Well, it appears that not everyone in Panola County is thrilled with Davidson’s decision to ignore the jury verdict, ignore the entire judicial process that led to Tiede’s conviction, and go with the entirely unproven hypothesis of a psychiatrist, then capitulate on Tiede’s release from prison. (The Beaumont psychiatrist who provided expert testimony, Dr. Edward Gripon, was disciplined by the Texas Medical Board in 2010.)

Panola County Sheriff Kevin Lake suggests the entire dissociative episode argument is nonsense. He has hired an attorney to represent the sheriff’s office in preparation for a potential retrial of the sentencing phase of this case. In Lake’s apparent opinion, Tiede acted in cold blood for motivations that had nothing to do with sexual abuse he might have received as a child. And in wake of the way Davidson has shirked his responsibilities as the chief attorney for the county, Lake apparently decided he had to hire his own attorney to do Davidson’s job for him.

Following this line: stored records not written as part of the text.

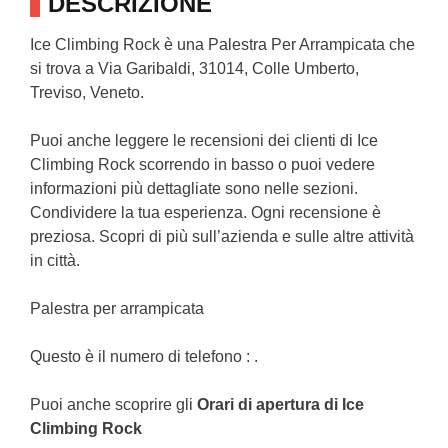
DESCRIZIONE
Ice Climbing Rock è una Palestra Per Arrampicata che
si trova a Via Garibaldi, 31014, Colle Umberto,
Treviso, Veneto.
Puoi anche leggere le recensioni dei clienti di Ice
Climbing Rock scorrendo in basso o puoi vedere
informazioni più dettagliate sono nelle sezioni.
Condividere la tua esperienza. Ogni recensione è
preziosa. Scopri di più sull’azienda e sulle altre attività
in città.
Palestra per arrampicata
Questo è il numero di telefono : .
Puoi anche scoprire gli
Orari di apertura di Ice
Climbing Rock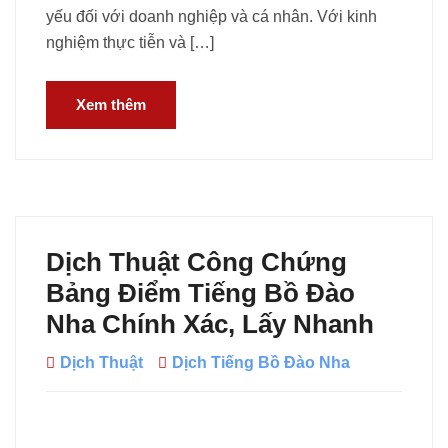
yếu đối với doanh nghiệp và cá nhân. Với kinh
nghiệm thực tiễn và […]
Xem thêm
Dịch Thuật Công Chứng
Bảng Điểm Tiếng Bồ Đào
Nha Chính Xác, Lấy Nhanh
Dịch Thuật
Dịch Tiếng Bồ Đào Nha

Lake hired the Underwood Law Office in Carthage to handle legal work related to efforts by the Nugent family to contest Tiede’s release. The Texas Court of Criminal Appeals is now weighing whether his release was proper, and a decision could come any day.

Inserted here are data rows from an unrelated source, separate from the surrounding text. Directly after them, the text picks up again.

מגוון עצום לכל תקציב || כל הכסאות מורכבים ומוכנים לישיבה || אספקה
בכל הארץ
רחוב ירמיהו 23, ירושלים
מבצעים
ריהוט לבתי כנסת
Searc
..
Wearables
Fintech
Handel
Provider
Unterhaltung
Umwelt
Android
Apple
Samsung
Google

The Nugent family is seeking copies of evidence, including financial records seized by law enforcers at the time of Tiede’s arrest, that would document the financial motives behind this murder. The sheriff’s office wanted to avoid releasing the evidence, arguing that state law allows the withholding from public release of information pertaining to to pending criminal investigations or prosecution.

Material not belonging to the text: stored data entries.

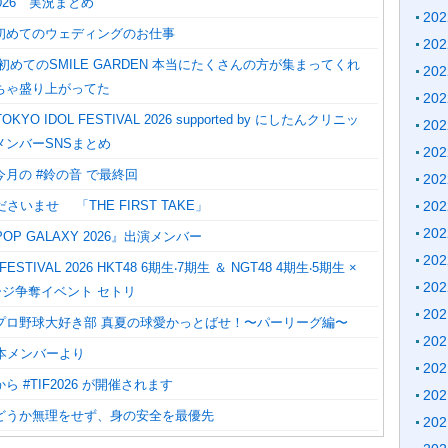
2026 実況まとめ
20
初めてのウェディングのお仕事
20
初めてのSMILE GARDEN 本当にたくさんの方が集まってくれ
20
ちゃ盛り上がってた
20
KYO IDOL FESTIVAL 2026 supported by にしたんクリニッ
20
メンバーSNSまとめ
20
月の #鈴の音 で最終回
20
20
さいませ 「THE FIRST TAKE」
20
POP GALAXY 2026』出演メンバー
20
 FESTIVAL 2026 HKT48 6期⽣‧7期⽣ ＆ NGT48 4期⽣‧5期⽣ ×
20
テージ争奪イベント セトリ
20
プロ野球大好き部 真夏の球愛かっとばせ！〜パーリーグ編〜
20
熊本メンバーより
20
 #TIF2026 が開催されます
20
どうか無理をせず、身の安全を最優先
20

As attorney Robert Underwood argued on behalf of the sheriff in an Oct. 10 letter to Attorney General Greg Abbott, Tiede still faces a 10-count indictment “for unlawfully appropriating money” from Marjorie Nugent and her heirs “after Tiede murdered her.”

Underwood adds that the information sought by the Nugent family “is relevant to the specific investigation and prosecution in the possible new punishment trial in the murder case since Tiede acted in a knowing deceptive course of conduct over several months by withdrawing large sums of money and spending or giving it away. This conduct may be relevant to explain why Tiede murdered her and his her body in a freezer.”

Underwood adds: “The concealment of the body and deception in the [financial] withdrawals appears contrary to the ‘sudden passion/emotion’ as stated” in the findings of fact — based no Gripon’s testimony — that led to Tiede’s release. “The deceptive conduct and deliberate acts of Tiede for a period of nine months after the murder is relevant to prove the intentional murder and to rebut or counter the ‘new evidence’ which arose” in the Davidson/Linklater/Gripon hearing that led to Tiede’s release.

In other words: Sheriff Lake thinks it’s time to send Tiede back to prison.

I called Underwood for comment, but he hasn’t responded. I’m told that Attorney General Abbott has informed Underwood that he is ordering the release of the evidence to the Nugent family.